I know I am commenting on an old post of yours, but do you believe in the 4% rule for long (>40 years) retirement horizons? I did a post on that titled Hacking the retirement calculators to arrive at a very conservative withdrawal rate of 3.27%. Not saying everyone needs to be as conservative, but I am wondering if you feel something like 3.5% is what you would now suggest compared to 4%, given the massive bull run we’ve had recently.

6 years ago

Hi TFR, you make a good point. I think that the 4% rule is a great starting point and individuals can tweak it as they go. In today’s environment, in which Jack Bogle rationalizes a 4% return on equities for the next decade, I would be more on the conservative side and go with a flexible 3-4% withdrawal rate. 3.5% is a nice middle-of-the-road compromise and it doesn’t take that many more years of work to achieve it.
I think the key to ensure that your money last is to be flexible and either spend less or make some income on the side when the markets are down.
Thanks for your comment!

Bladimir Mercedes
9 years ago

Best article I have read here. My focus in business and life has always been producing as much as possible, some times without a clear purpose on what I’m going to do with what I have produced. Thank you for this article, anyone with 2 cents of brain can see the power in the formula. Keep it coming, I’m hooked!

9 years ago

Thanks, that’s great to hear.
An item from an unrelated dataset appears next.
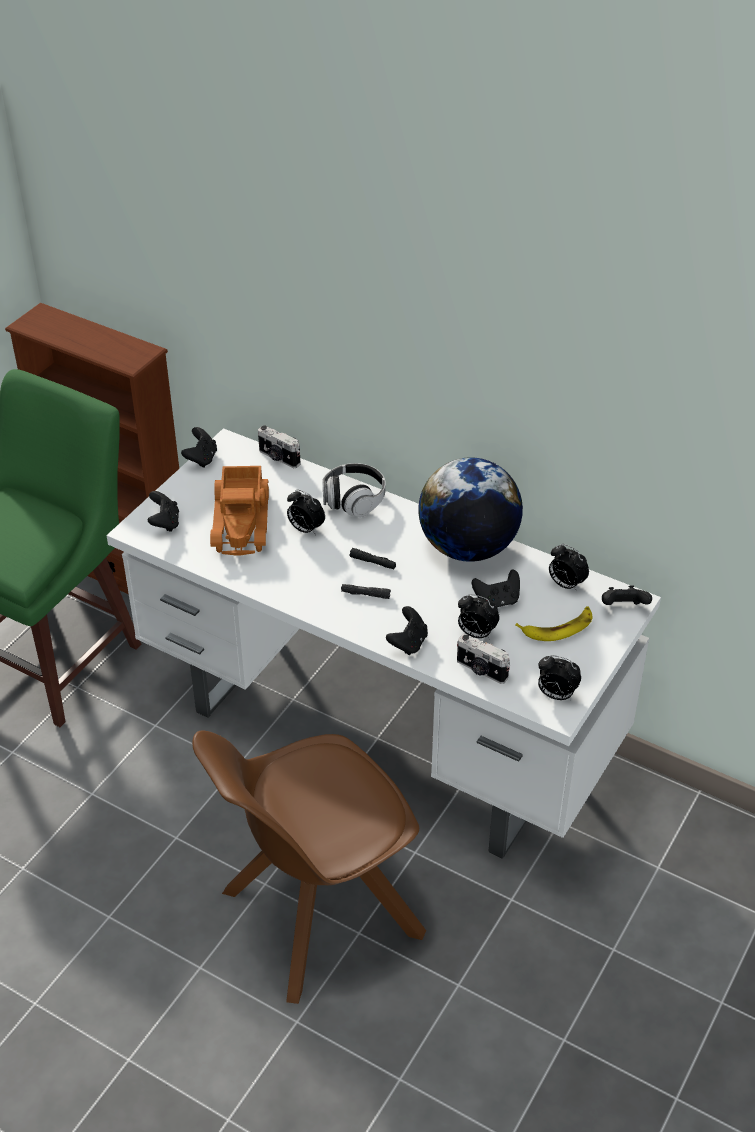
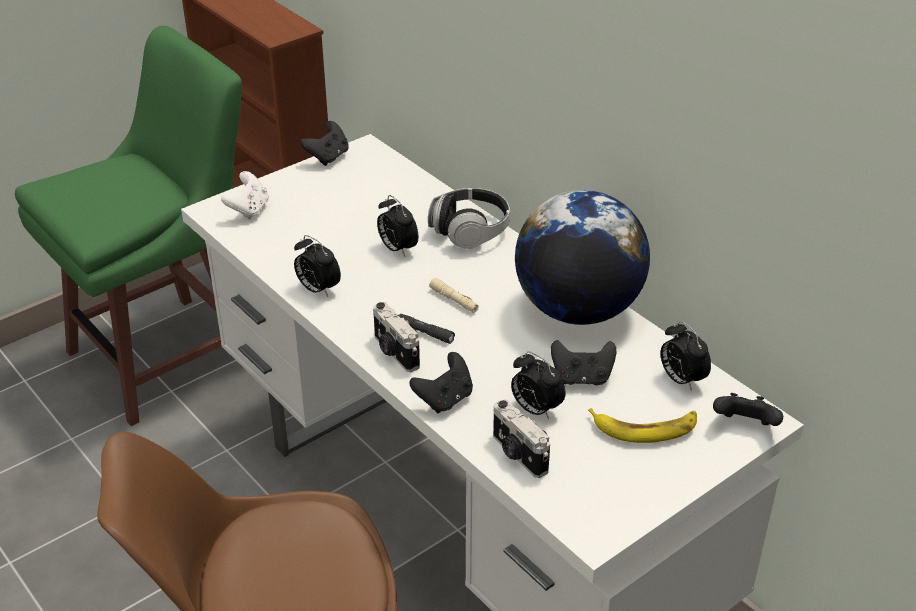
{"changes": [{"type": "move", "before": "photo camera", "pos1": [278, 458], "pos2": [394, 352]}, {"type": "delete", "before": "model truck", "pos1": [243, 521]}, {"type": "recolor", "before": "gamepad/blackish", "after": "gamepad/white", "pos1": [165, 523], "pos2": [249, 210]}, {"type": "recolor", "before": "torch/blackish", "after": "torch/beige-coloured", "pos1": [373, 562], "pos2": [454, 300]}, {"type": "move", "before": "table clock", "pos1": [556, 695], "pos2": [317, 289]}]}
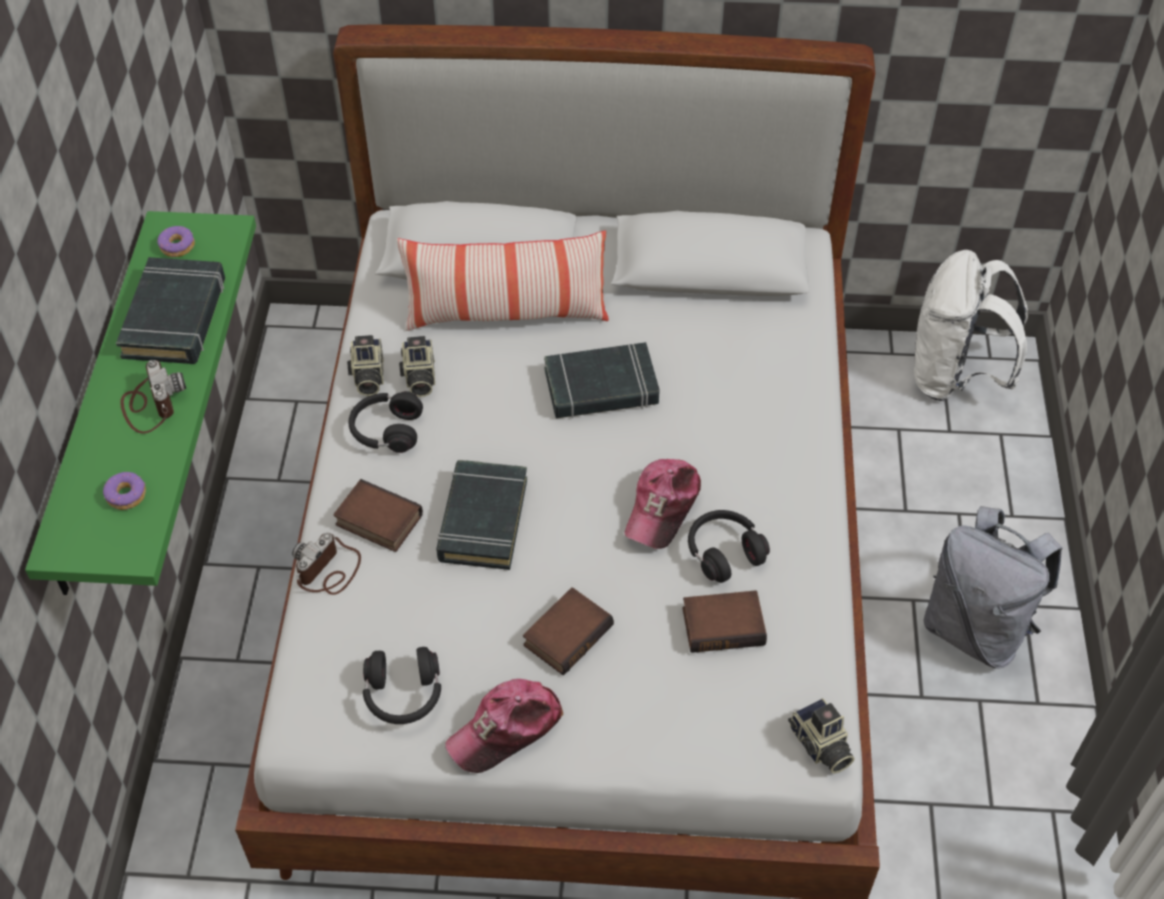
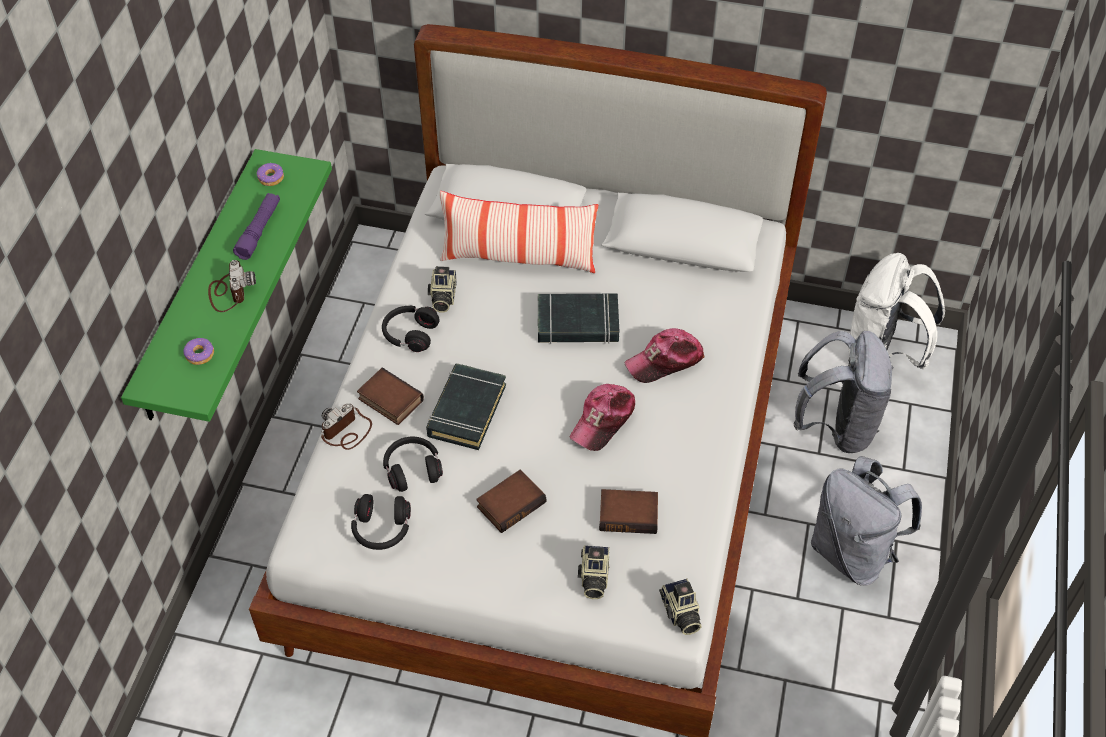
{"changes": [{"type": "replace", "before": "book/blackish", "after": "torch/purple", "pos1": [175, 317], "pos2": [259, 231]}, {"type": "move", "before": "photo camera", "pos1": [367, 376], "pos2": [593, 578]}, {"type": "move", "before": "headset/blackish", "pos1": [723, 552], "pos2": [412, 469]}, {"type": "move", "before": "baseball cap", "pos1": [506, 730], "pos2": [665, 361]}, {"type": "insert", "after": "knapsack/gray", "pos2": [837, 426]}]}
With a clear purpose on what you’ll do with your money you’ll certainly put your energy to even better use. Awesome, keep reading and we’ll keep writing!

No Nonsense Landlord
9 years ago

Great analogies. Just save $1 a day, for a million days, and you are all set. It takes time, but the money does grow by it self eventually. And when you have a sum in the bank, it’s nice to watch it grow. Saving gets addicting.

9 years ago

Thanks. Yes, it’s amazing how it grows by itself. What a difference it would make if people would put savings first and spending later and let compounding do the rest!

9 years ago

Definitely a penny every day 🙂 — “Then you can wipe without worries”!!!! too good. Love this blog!

9 years ago
Reply to  LM

Become FI and then you can wipe without worries! We might be onto something here! It’s so exciting to read comments like this one. Thanks!